Statins are widely used as lipid-lowering agents to lower cardiovascular risk with a favorable safety profile. Statins, such as lovastatin, simvastatin, pravastatin, and atorvastatin, are 3-hydroxy-3-methylglutaryl coenzyme A reductase inhibitors, which lead to decreased production of farnesyl pyrophosphate and geranylgeranyl pyrophosphate. Farnesyl pyrophosphate and geranylgeranyl pyrophosphate are essential substrates for posttranslational modifications of RAS and ras homolog gene family, member A (RHOA), which play an important role in cellular proliferation. Based on the effect of statin on posttranscriptional modifications of RAS and RHOA, the antitumor effect of statins has been suggested in various cancer cell lines. Furthermore, more recent studies using cancer gene signatures have systematically screened an array of drugs for potential antitumor effect and have discovered statins as potential novel targeted anticancer agents. Given the cardiovascular therapeutic dose of lovastatin is 1 mg kg d, the equivalent dose of simvastatin in terms of potency is half of lovastatin, which is 0.5 mg kg d. Using this concentration, we have previously shown that simvastatin, at a concentration range of 0.1–0.2 μM, induced cell senescence or cytostatic effect of prostate cancer cells in vitro. In addition, we have shown the well tolerability and promising antitumor effect of a combination of 40 mg daily dose of simvastatin and standard FOLFIRI treatment in 49 metastatic CRC patients with disease control rate of 83.7% (95% confidence interval [CI] = 73.4% to 94.0%). In this study, we hypothesized that simvastatin may overcome cetuximab resistance in KRAS mutant CRC cells by modulating the RAS-BRAF pathway.
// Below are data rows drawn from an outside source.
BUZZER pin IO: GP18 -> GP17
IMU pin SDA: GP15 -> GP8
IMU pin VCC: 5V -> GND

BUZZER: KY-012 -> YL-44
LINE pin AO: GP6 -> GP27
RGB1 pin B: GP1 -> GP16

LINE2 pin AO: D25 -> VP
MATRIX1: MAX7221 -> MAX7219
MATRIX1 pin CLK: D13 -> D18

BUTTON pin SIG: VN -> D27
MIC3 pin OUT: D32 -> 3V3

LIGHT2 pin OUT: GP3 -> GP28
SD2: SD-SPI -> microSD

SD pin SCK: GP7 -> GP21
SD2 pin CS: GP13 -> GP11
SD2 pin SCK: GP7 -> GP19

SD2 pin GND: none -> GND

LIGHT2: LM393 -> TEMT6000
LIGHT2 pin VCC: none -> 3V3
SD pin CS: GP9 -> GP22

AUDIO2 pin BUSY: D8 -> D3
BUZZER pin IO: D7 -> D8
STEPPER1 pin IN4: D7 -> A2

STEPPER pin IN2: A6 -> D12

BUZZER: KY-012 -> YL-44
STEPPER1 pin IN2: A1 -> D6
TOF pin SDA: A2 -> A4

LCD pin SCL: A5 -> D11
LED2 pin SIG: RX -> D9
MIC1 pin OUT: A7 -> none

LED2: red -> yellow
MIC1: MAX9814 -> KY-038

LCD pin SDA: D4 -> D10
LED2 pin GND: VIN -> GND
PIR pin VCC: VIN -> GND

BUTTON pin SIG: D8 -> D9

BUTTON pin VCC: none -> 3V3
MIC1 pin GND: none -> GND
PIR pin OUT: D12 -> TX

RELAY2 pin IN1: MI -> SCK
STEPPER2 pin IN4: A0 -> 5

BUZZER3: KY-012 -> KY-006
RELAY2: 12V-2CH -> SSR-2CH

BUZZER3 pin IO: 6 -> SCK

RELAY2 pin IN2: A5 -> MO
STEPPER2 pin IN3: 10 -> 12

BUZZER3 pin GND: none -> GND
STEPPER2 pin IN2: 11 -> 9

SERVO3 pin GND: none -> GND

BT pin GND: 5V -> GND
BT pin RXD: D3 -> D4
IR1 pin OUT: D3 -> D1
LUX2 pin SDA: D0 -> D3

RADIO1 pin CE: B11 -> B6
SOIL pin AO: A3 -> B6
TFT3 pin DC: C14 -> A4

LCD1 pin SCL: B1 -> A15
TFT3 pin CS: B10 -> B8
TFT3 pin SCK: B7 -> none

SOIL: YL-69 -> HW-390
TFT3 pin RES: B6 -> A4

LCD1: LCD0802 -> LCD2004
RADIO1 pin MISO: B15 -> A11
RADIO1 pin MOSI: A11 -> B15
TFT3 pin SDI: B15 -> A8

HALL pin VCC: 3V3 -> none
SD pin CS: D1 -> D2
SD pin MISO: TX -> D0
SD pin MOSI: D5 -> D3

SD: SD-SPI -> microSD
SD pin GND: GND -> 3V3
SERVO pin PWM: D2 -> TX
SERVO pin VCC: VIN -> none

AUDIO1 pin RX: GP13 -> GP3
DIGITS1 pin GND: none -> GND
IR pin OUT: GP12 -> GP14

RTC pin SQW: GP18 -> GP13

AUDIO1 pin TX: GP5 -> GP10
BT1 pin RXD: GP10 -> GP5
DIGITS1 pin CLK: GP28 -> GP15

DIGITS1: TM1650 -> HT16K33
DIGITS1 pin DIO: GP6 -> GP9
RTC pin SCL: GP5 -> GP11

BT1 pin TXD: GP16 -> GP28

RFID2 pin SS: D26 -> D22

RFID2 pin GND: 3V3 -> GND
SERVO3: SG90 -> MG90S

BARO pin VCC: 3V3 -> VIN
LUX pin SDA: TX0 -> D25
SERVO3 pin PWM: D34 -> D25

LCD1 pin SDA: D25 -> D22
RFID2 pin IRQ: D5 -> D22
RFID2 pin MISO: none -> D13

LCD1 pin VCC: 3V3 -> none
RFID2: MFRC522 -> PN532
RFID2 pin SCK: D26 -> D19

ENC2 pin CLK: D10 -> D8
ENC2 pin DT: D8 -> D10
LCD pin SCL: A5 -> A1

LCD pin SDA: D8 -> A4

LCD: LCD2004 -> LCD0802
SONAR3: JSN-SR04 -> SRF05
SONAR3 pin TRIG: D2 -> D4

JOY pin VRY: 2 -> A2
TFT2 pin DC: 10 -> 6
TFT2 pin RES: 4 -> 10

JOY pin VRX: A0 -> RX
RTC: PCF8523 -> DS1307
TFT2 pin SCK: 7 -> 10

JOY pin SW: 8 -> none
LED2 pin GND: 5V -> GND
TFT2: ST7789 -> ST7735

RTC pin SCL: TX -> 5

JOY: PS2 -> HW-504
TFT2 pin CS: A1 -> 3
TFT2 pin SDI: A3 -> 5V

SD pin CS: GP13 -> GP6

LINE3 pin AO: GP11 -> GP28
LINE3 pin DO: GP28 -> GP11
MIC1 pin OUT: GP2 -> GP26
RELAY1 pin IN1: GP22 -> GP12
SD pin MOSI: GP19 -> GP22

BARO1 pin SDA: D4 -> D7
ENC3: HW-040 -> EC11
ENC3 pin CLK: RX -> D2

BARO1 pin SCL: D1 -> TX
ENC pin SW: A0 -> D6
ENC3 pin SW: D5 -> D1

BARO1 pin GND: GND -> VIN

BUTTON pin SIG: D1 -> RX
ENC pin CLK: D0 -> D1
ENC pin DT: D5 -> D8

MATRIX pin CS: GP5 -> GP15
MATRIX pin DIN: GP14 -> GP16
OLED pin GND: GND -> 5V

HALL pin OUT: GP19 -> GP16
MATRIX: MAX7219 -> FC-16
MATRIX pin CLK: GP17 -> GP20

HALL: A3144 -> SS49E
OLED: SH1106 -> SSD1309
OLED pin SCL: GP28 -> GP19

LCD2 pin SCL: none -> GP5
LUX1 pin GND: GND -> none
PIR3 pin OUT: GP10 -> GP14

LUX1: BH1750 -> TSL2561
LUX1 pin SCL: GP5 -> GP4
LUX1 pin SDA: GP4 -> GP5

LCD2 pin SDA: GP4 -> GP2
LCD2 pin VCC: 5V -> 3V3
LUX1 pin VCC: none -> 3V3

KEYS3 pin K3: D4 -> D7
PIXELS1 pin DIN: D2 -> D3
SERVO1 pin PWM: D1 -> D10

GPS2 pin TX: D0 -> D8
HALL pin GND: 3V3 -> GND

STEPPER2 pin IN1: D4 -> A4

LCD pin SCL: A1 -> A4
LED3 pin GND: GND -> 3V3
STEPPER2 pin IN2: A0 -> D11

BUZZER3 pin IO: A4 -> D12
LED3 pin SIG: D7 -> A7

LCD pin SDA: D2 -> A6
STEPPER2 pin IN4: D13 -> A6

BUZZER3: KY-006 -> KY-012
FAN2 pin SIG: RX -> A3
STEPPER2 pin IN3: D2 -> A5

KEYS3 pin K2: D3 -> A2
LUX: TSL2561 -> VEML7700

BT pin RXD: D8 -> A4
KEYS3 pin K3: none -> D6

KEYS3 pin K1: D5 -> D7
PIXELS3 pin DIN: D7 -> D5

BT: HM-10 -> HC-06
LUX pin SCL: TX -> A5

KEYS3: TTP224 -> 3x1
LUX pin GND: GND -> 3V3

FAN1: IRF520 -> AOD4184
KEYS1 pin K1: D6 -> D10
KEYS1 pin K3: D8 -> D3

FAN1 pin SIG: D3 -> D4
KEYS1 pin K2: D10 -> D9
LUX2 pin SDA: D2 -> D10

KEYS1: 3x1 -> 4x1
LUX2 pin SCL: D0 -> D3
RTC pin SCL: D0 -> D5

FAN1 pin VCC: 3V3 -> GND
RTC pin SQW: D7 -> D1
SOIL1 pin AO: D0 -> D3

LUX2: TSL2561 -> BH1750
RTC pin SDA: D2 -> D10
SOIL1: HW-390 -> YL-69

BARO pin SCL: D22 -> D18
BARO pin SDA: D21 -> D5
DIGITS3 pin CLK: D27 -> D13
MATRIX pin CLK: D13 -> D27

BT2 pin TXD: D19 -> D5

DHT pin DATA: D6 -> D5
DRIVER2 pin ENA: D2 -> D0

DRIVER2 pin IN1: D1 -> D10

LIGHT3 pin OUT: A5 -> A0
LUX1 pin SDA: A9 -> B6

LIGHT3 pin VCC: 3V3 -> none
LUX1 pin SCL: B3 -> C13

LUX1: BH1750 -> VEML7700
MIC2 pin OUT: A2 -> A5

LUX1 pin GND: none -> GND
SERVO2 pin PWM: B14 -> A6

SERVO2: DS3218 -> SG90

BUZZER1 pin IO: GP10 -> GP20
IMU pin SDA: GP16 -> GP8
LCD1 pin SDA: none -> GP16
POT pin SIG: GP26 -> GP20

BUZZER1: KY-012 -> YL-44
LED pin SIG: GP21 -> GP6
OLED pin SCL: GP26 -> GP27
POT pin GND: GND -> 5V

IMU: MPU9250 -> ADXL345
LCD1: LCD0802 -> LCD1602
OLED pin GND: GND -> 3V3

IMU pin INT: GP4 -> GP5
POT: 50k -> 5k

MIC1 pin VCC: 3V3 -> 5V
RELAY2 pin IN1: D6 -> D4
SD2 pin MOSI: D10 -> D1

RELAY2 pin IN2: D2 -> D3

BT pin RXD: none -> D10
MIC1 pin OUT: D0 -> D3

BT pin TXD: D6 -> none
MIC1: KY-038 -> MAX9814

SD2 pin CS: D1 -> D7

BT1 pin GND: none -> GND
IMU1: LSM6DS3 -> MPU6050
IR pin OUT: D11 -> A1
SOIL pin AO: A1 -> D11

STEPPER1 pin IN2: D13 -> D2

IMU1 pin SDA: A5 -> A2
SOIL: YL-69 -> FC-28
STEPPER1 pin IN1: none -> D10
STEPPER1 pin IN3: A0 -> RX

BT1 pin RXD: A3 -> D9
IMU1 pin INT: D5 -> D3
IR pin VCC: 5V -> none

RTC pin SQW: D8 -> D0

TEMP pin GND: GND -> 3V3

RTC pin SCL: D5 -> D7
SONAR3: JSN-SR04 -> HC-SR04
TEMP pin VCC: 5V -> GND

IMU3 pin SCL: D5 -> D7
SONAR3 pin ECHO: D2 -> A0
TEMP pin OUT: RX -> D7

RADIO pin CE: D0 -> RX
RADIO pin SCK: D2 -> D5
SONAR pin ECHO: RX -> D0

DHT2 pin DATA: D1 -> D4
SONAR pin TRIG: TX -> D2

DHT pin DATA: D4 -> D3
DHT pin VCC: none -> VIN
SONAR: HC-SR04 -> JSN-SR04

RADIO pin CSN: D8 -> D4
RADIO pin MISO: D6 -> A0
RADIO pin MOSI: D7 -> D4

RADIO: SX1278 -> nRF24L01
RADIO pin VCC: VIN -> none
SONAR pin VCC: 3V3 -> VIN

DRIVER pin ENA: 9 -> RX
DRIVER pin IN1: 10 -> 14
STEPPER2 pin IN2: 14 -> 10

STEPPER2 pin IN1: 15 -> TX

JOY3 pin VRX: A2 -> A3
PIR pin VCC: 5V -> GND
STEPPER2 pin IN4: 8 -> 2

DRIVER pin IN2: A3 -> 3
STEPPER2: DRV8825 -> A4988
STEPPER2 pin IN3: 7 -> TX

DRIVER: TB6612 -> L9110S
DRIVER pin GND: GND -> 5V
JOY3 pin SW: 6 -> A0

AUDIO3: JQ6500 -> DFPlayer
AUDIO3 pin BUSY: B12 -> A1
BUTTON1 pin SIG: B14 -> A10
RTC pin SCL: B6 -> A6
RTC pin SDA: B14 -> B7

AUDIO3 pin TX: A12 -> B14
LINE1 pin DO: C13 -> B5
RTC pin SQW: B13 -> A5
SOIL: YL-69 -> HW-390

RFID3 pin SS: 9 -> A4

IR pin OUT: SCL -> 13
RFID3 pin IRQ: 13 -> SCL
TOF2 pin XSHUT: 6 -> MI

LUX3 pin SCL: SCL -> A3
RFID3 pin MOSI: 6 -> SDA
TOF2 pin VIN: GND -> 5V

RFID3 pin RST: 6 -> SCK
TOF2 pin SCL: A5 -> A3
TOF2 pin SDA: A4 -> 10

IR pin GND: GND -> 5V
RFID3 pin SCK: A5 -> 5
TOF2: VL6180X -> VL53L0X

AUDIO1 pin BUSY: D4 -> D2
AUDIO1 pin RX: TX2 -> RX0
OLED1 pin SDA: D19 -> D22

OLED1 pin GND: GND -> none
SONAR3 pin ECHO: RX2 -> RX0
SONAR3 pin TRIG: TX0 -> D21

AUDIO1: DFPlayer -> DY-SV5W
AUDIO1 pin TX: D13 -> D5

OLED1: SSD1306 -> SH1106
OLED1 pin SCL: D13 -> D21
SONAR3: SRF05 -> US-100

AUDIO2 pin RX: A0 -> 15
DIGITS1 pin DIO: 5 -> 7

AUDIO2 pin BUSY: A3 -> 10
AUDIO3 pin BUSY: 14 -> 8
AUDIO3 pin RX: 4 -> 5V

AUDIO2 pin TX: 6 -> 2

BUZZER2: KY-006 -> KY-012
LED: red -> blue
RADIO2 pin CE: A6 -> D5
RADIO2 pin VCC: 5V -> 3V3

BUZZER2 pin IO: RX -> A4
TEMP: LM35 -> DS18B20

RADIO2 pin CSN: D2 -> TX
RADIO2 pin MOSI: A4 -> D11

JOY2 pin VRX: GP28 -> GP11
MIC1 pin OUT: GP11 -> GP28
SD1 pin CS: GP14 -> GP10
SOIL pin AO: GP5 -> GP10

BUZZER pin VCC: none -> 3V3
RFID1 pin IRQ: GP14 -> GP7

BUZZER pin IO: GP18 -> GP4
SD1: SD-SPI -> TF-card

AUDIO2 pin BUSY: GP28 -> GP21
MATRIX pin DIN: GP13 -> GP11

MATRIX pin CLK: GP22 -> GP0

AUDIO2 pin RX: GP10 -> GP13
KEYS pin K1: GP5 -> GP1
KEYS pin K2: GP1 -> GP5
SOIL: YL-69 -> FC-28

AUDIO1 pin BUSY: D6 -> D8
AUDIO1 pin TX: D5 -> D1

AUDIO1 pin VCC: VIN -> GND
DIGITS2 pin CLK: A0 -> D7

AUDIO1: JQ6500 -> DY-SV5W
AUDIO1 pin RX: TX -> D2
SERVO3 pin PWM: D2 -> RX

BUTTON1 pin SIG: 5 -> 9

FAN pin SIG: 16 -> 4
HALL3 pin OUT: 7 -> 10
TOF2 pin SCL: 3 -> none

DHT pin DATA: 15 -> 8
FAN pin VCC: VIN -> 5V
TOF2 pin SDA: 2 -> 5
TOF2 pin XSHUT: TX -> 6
We investigated whether the antitumor activity of cetuximab can be potentiated by simvastatin in colon cancer cell lines with or without KRAS mutations. Functional and biochemical studies were performed in vitro to test the effect of cetuximab, simvastatin, and cetuximab plus simvastatin on cell proliferation and apoptosis. The effect of drugs was tested on tumor growth in mouse xenograft models. We also investigated whether simvastatin has an effect on RAS signaling and modulation of BRAF activity in KRAS wild-type and KRAS mutant cell lines.